• Passage shown
********

He was full grown when his showed up with a blue collar and no tags. I started asking the neighbors and my dog loving mail carrier, Mary, checked her whole route, trying to find his owners. When I would tell him, “Go home!” he would just look at me. After a few days of him living on my porch, not inside because I did not want (and could not afford) a dog, Mary said, “I think you have a dog, you should get him to a vet.”
He wasn’t very well trained at first, but he learned fast, except he kept peeing on the potted tree in my bedroom. So one day I hid in the closet so I could jump out and catch him in the act. He never peed in the house again.
I quickly came to believe Dart was sent to me to be my protector, maybe my familiar, but he was definitely a faerie dog. The strange spirits that would float through the neighborhood dispersed when he was around, nervous clients quickly calmed and the groundhogs stayed out of the garden. He even helped a few friends who were afraid of dogs, especially big dogs, past their fears. It was rare for him to dislike someone, but I always listened when he did.

********

(Absolute pixel coordinates)
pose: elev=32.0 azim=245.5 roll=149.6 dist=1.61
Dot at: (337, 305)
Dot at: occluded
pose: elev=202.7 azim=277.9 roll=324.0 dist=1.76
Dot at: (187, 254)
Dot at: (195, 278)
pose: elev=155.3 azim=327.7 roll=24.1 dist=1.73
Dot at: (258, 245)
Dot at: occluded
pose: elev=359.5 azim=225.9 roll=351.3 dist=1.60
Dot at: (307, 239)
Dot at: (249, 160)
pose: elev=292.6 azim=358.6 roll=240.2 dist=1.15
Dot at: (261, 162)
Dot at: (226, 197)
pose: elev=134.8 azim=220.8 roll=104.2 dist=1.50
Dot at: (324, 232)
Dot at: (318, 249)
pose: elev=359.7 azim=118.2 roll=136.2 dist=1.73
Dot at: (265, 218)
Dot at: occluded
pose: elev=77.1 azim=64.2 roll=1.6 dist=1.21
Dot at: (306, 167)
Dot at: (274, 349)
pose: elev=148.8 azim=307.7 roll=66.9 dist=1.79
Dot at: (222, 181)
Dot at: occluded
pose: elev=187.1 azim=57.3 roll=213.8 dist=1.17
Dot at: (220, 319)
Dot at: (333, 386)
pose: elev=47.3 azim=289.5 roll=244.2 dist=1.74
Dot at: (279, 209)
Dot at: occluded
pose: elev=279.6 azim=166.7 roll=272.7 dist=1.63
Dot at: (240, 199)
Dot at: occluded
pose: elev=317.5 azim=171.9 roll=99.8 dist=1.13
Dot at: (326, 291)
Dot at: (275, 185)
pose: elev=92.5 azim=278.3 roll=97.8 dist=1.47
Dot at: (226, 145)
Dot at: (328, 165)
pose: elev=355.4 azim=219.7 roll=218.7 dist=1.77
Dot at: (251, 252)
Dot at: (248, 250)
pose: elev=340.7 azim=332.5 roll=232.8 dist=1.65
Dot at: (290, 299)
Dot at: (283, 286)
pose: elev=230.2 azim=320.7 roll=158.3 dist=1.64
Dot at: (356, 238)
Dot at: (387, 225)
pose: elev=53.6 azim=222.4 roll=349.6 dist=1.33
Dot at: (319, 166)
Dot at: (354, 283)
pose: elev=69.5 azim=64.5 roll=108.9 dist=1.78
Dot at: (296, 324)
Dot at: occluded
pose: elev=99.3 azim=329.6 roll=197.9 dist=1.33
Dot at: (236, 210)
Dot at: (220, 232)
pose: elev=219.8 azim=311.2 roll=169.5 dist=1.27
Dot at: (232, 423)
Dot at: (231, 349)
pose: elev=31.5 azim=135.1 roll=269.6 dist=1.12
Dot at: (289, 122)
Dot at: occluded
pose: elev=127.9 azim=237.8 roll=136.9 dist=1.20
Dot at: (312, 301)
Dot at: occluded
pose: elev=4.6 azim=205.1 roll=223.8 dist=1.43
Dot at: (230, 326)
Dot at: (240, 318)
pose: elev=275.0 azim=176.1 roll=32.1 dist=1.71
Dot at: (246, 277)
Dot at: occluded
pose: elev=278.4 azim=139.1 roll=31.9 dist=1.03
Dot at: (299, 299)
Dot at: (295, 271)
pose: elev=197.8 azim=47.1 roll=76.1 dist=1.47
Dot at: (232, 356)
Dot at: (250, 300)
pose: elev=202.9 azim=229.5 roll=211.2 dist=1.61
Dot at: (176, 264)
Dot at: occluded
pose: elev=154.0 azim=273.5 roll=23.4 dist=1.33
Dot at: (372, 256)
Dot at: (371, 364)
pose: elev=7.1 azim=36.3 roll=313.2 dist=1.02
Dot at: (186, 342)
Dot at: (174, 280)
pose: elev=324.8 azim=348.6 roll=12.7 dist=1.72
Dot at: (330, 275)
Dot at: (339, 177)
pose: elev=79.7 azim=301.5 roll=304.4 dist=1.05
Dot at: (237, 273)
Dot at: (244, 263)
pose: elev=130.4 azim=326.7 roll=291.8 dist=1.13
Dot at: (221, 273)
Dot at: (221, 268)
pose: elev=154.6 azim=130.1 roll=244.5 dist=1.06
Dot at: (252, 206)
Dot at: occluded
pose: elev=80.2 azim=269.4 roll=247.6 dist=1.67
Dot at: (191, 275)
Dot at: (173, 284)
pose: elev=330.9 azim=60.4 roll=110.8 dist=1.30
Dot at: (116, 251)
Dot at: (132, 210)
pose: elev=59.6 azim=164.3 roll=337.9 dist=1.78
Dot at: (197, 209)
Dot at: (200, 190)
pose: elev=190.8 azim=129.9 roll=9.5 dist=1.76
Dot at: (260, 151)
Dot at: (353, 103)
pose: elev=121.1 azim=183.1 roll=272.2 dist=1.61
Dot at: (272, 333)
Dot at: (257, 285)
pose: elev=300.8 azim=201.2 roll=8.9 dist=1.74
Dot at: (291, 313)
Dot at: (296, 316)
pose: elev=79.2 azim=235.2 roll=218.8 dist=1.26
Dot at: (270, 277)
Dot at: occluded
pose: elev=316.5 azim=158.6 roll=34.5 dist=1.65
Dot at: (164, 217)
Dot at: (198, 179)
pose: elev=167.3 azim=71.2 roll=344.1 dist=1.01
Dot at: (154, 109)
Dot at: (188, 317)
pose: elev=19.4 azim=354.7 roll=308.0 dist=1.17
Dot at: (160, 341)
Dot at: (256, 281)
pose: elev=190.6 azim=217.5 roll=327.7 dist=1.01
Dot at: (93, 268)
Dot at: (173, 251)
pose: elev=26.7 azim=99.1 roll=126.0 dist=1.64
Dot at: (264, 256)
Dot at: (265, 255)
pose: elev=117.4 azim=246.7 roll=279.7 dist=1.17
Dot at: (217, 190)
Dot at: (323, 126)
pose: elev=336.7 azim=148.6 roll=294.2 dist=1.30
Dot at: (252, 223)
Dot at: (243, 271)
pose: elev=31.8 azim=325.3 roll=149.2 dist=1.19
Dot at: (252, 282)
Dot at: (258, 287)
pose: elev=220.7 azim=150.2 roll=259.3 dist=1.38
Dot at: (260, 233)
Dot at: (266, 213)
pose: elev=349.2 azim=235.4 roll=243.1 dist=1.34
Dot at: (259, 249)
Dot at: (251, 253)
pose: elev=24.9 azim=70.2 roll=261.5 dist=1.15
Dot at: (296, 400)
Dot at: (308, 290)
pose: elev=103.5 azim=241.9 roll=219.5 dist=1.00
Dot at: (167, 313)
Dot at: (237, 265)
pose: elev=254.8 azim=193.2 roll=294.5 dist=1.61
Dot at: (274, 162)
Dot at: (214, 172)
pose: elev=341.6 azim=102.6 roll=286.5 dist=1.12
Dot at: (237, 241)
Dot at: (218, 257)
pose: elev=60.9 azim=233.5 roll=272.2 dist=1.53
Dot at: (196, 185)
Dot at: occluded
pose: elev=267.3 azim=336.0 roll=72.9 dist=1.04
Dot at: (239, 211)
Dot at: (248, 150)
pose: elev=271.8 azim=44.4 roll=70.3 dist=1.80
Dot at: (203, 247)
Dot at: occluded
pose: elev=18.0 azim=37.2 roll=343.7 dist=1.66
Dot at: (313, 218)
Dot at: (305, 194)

********

• Task instructions
1. In the passage about the dog Dart, where did the narrator hide to catch him peeing on the potted tree?
2. Write the next part of the passage about the dog Dart, picking up after its final sentence.

• Answers by item
1. In the closet.

2.
Over the last few years he started slowing down, but he could still disappear when he wanted to, and he still tried to patrol the boundaries of the yard. Around Christmas we started carrying him up and down the stairs as he grew weaker, unless he darted around us and got to the stairs first.
Monday morning he was gone. He was my first dog and the very best Dart in the world.